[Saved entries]
○ ○ ○
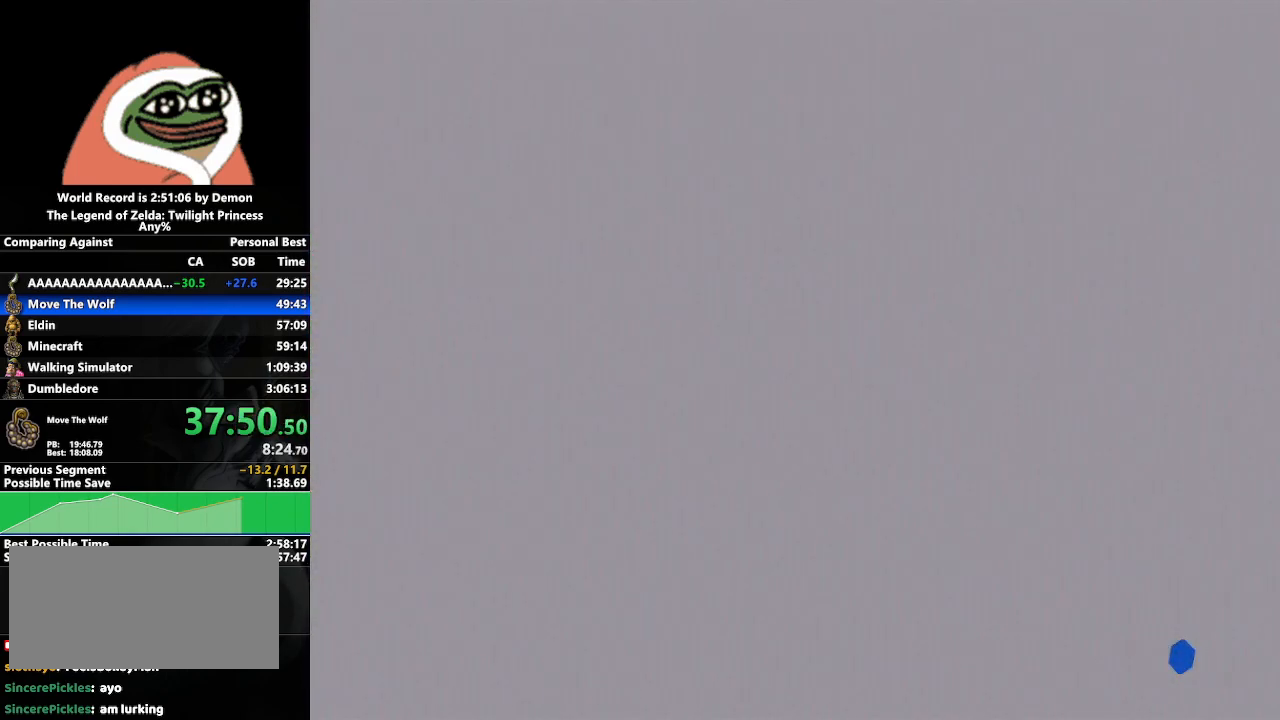
{"buttons": [], "left_stick": "center", "right_stick": "center", "events": []}
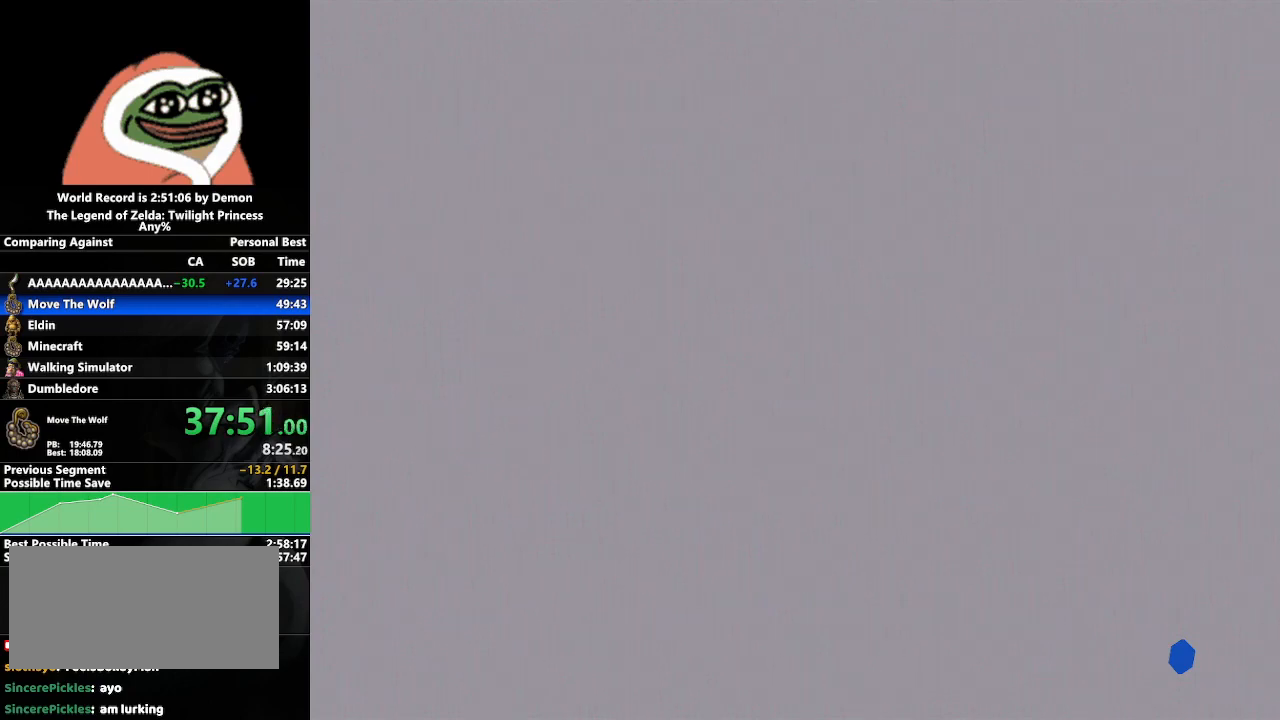
{"buttons": [], "left_stick": "center", "right_stick": "center", "events": []}
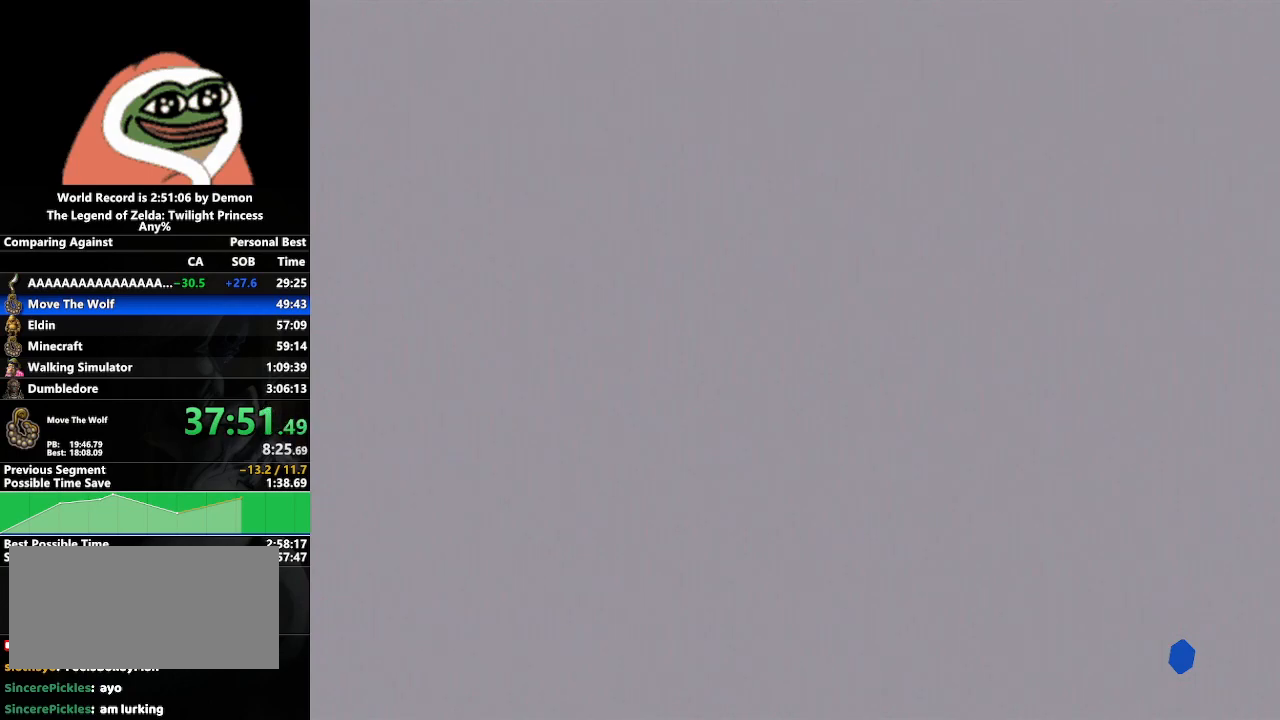
{"buttons": ["START"], "left_stick": "center", "right_stick": "center", "events": [[83, "START", "down"], [150, "START", "up"], [283, "START", "down"], [350, "START", "up"], [467, "START", "down"]]}
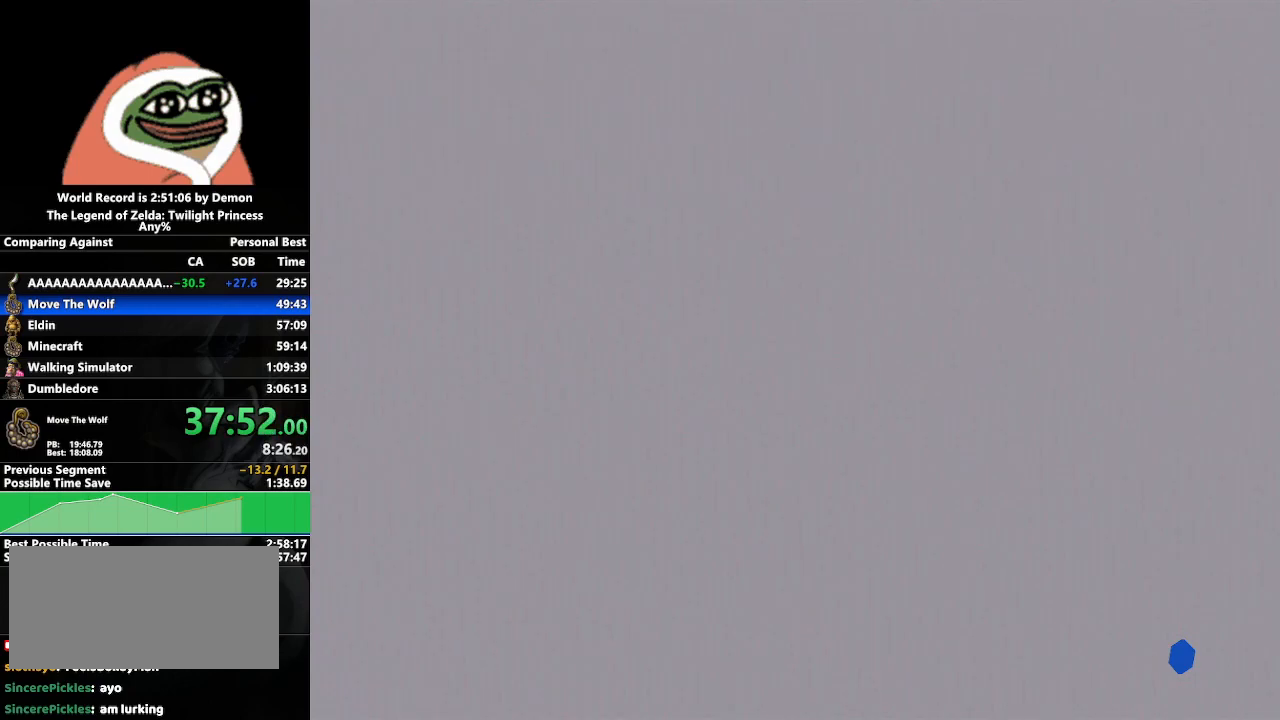
{"buttons": ["START"], "left_stick": "center", "right_stick": "center", "events": [[33, "START", "up"], [150, "START", "down"], [200, "START", "up"], [317, "START", "down"], [383, "START", "up"], [500, "START", "down"]]}
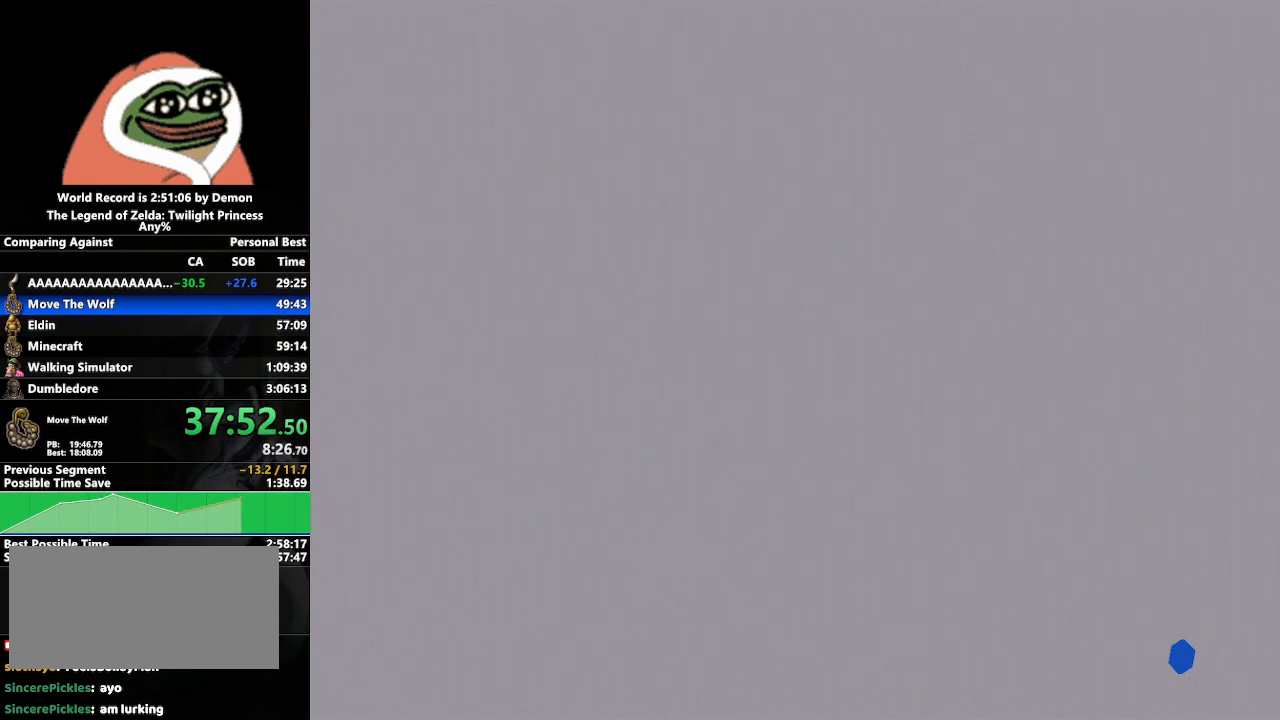
{"buttons": [], "left_stick": "center", "right_stick": "center", "events": [[50, "START", "up"], [183, "START", "down"], [250, "START", "up"], [350, "START", "down"], [450, "START", "up"]]}
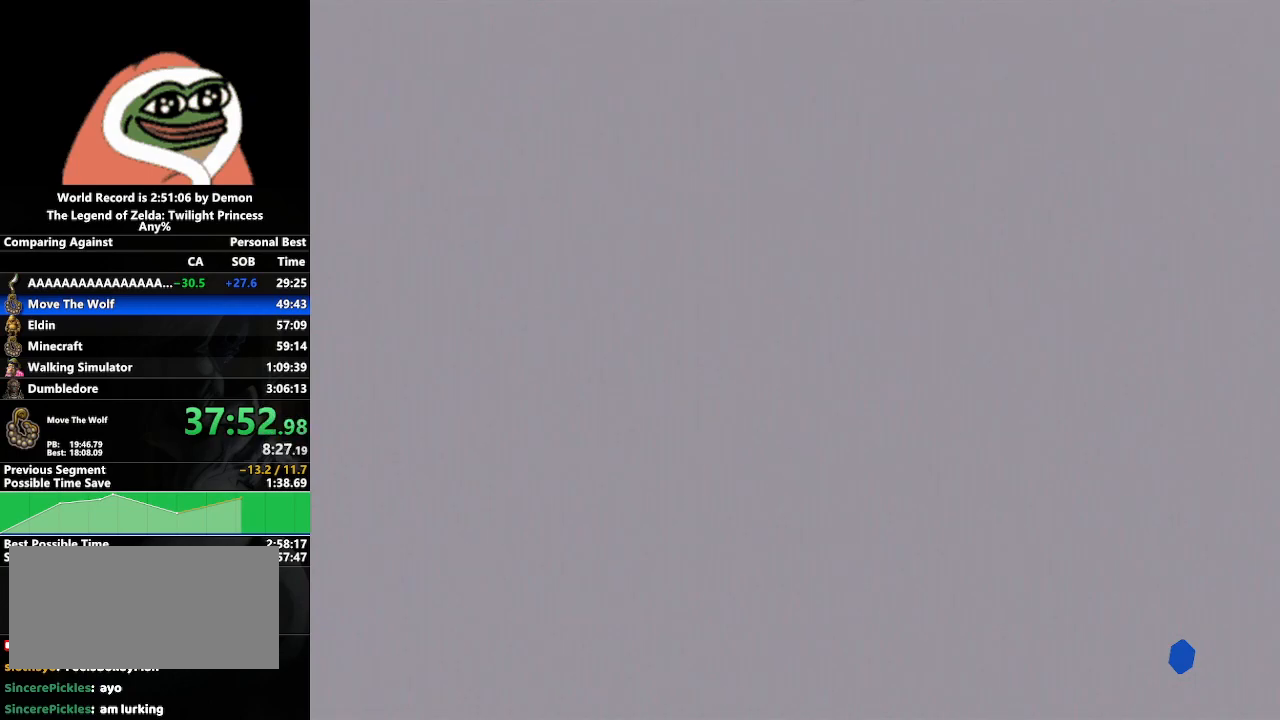
{"buttons": ["START"], "left_stick": "center", "right_stick": "center", "events": [[33, "START", "down"], [117, "START", "up"], [233, "START", "down"], [317, "START", "up"], [417, "START", "down"]]}
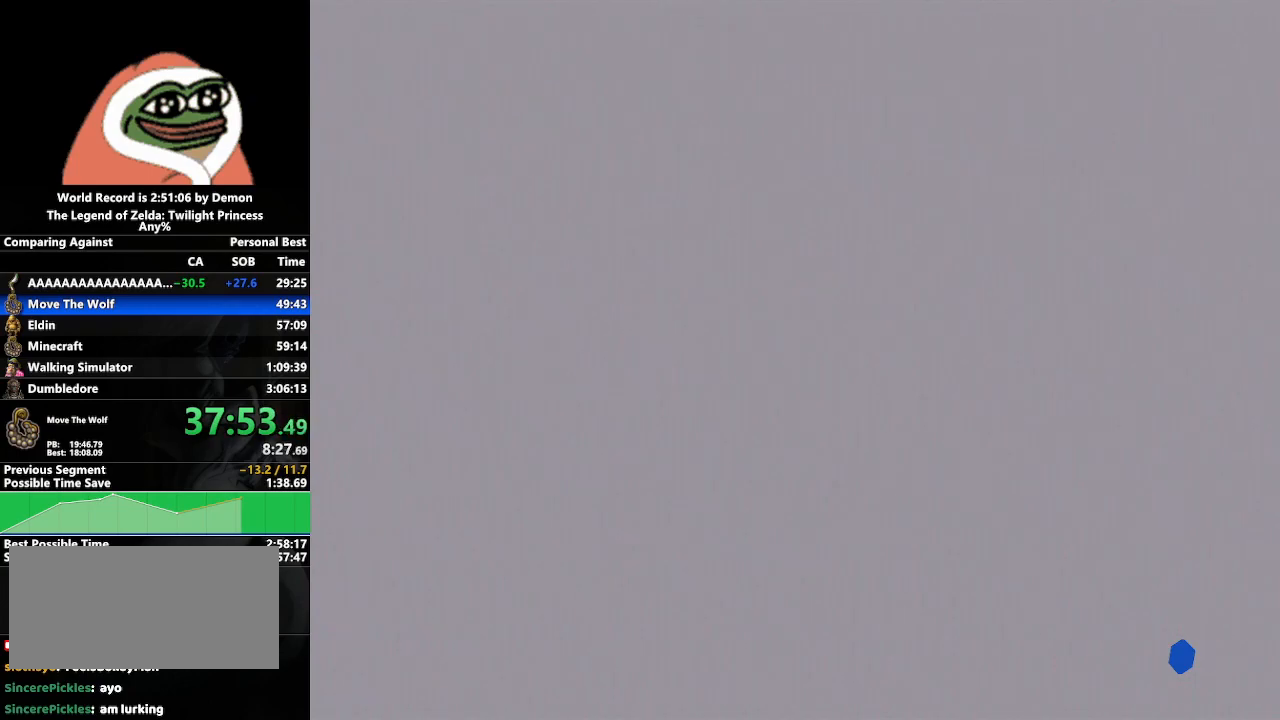
{"buttons": [], "left_stick": "center", "right_stick": "center", "events": [[17, "START", "up"], [117, "START", "down"], [217, "START", "up"], [367, "START", "down"], [433, "START", "up"]]}
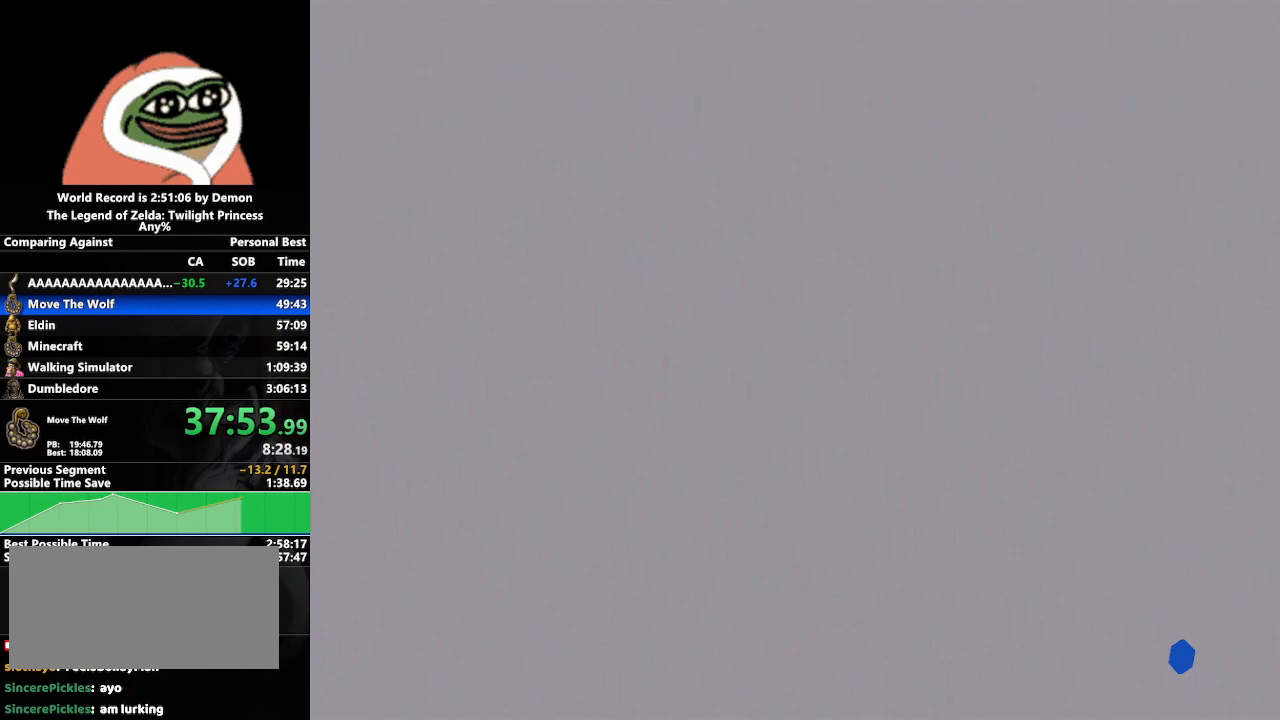
{"buttons": [], "left_stick": "center", "right_stick": "center", "events": [[50, "START", "down"], [133, "START", "up"], [250, "START", "down"], [333, "START", "up"], [433, "START", "down"], [500, "START", "up"]]}
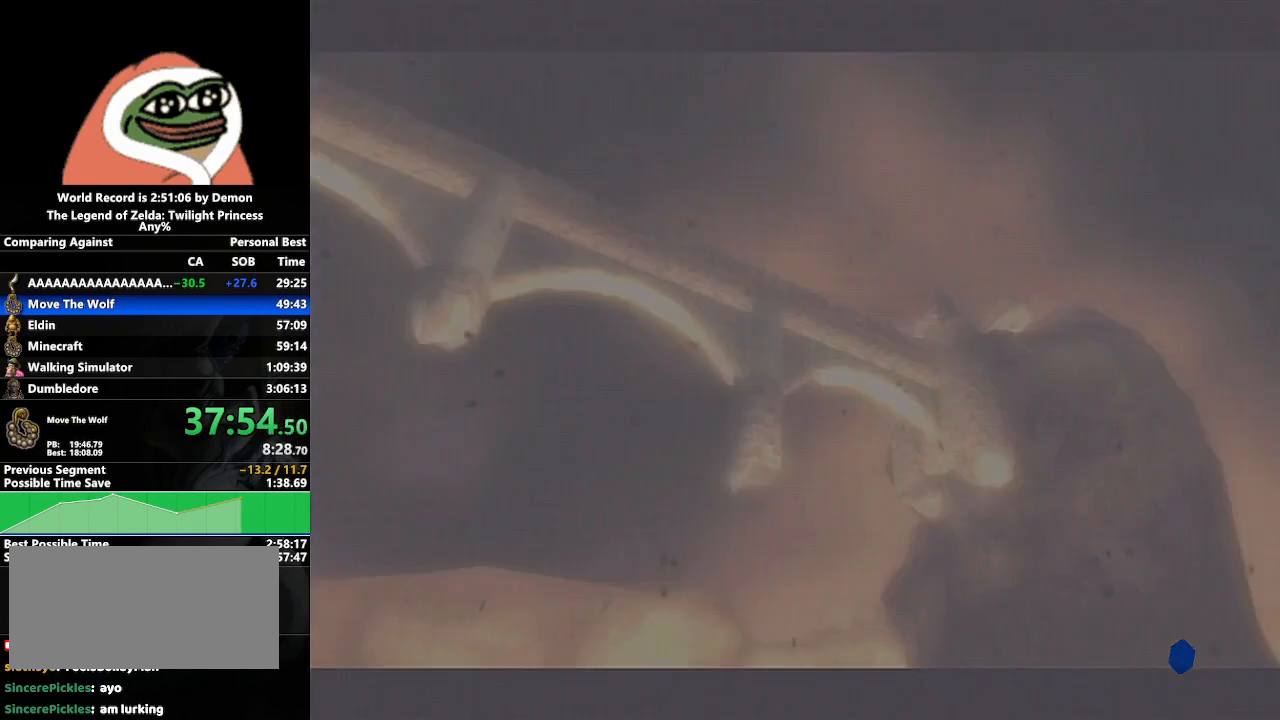
{"buttons": [], "left_stick": "left", "right_stick": "center", "events": [[100, "START", "down"], [200, "START", "up"], [450, "left_stick", "left"]]}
○ ○ ○
Reproduce the whole of the data, word for word, and omit its pictures.

{"buttons": [], "left_stick": "center", "right_stick": "center", "events": []}
{"buttons": [], "left_stick": "center", "right_stick": "center", "events": []}
{"buttons": ["START"], "left_stick": "center", "right_stick": "center", "events": [[83, "START", "down"], [150, "START", "up"], [283, "START", "down"], [350, "START", "up"], [467, "START", "down"]]}
{"buttons": ["START"], "left_stick": "center", "right_stick": "center", "events": [[33, "START", "up"], [150, "START", "down"], [200, "START", "up"], [317, "START", "down"], [383, "START", "up"], [500, "START", "down"]]}
{"buttons": [], "left_stick": "center", "right_stick": "center", "events": [[50, "START", "up"], [183, "START", "down"], [250, "START", "up"], [350, "START", "down"], [450, "START", "up"]]}
{"buttons": ["START"], "left_stick": "center", "right_stick": "center", "events": [[33, "START", "down"], [117, "START", "up"], [233, "START", "down"], [317, "START", "up"], [417, "START", "down"]]}
{"buttons": [], "left_stick": "center", "right_stick": "center", "events": [[17, "START", "up"], [117, "START", "down"], [217, "START", "up"], [367, "START", "down"], [433, "START", "up"]]}
{"buttons": [], "left_stick": "center", "right_stick": "center", "events": [[50, "START", "down"], [133, "START", "up"], [250, "START", "down"], [333, "START", "up"], [433, "START", "down"], [500, "START", "up"]]}
{"buttons": [], "left_stick": "left", "right_stick": "center", "events": [[100, "START", "down"], [200, "START", "up"], [450, "left_stick", "left"]]}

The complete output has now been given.